Description of the task:
Copy out the following listing line for line, without any changes.
>> Start Extracted material
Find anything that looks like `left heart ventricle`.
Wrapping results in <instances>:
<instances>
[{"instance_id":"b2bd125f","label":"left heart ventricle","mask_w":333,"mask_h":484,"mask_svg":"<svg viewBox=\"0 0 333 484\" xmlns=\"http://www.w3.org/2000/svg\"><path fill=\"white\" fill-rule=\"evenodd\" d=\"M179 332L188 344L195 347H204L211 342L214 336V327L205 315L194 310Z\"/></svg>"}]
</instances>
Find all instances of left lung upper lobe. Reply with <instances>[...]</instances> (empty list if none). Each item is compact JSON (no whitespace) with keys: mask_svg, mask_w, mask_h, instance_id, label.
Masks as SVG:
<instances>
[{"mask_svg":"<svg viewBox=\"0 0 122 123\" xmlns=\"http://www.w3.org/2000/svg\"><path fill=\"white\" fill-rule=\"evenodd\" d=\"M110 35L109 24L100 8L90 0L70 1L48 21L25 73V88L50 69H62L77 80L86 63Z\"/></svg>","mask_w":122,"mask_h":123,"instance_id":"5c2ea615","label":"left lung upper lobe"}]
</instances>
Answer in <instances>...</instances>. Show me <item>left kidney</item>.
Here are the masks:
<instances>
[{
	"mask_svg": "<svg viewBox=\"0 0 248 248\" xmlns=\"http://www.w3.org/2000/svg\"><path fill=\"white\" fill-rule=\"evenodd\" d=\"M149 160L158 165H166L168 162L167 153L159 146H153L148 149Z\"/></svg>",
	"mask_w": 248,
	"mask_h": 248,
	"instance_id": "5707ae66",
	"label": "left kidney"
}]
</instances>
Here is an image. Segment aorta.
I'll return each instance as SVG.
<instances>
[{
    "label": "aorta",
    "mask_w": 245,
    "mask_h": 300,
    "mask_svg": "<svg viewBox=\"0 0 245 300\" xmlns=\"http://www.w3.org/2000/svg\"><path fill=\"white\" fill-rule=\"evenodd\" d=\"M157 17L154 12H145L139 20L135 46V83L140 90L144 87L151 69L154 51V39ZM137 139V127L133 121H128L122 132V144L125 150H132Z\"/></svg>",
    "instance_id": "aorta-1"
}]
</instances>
>> End Extracted material
Expected answer:
Find anything that looks like `left heart ventricle`.
Wrapping results in <instances>:
<instances>
[{"instance_id":"b2bd125f","label":"left heart ventricle","mask_w":333,"mask_h":484,"mask_svg":"<svg viewBox=\"0 0 333 484\" xmlns=\"http://www.w3.org/2000/svg\"><path fill=\"white\" fill-rule=\"evenodd\" d=\"M179 332L188 344L195 347H204L211 342L214 336V327L205 315L194 310Z\"/></svg>"}]
</instances>
Find all instances of left lung upper lobe. Reply with <instances>[...]</instances> (empty list if none). Each item is compact JSON (no whitespace) with keys: mask_svg, mask_w, mask_h, instance_id, label.
Masks as SVG:
<instances>
[{"mask_svg":"<svg viewBox=\"0 0 122 123\" xmlns=\"http://www.w3.org/2000/svg\"><path fill=\"white\" fill-rule=\"evenodd\" d=\"M110 35L109 24L100 8L90 0L70 1L48 21L25 73V88L50 69H62L77 80L86 63Z\"/></svg>","mask_w":122,"mask_h":123,"instance_id":"5c2ea615","label":"left lung upper lobe"}]
</instances>
Answer in <instances>...</instances>. Show me <item>left kidney</item>.
Here are the masks:
<instances>
[{
	"mask_svg": "<svg viewBox=\"0 0 248 248\" xmlns=\"http://www.w3.org/2000/svg\"><path fill=\"white\" fill-rule=\"evenodd\" d=\"M149 160L158 165H166L168 162L167 153L159 146H153L148 149Z\"/></svg>",
	"mask_w": 248,
	"mask_h": 248,
	"instance_id": "5707ae66",
	"label": "left kidney"
}]
</instances>
Here is an image. Segment aorta.
I'll return each instance as SVG.
<instances>
[{
    "label": "aorta",
    "mask_w": 245,
    "mask_h": 300,
    "mask_svg": "<svg viewBox=\"0 0 245 300\" xmlns=\"http://www.w3.org/2000/svg\"><path fill=\"white\" fill-rule=\"evenodd\" d=\"M157 17L154 12H145L139 20L135 46V83L140 90L144 87L151 69L154 51V39ZM137 139V127L133 121H128L122 132V144L125 150H132Z\"/></svg>",
    "instance_id": "aorta-1"
}]
</instances>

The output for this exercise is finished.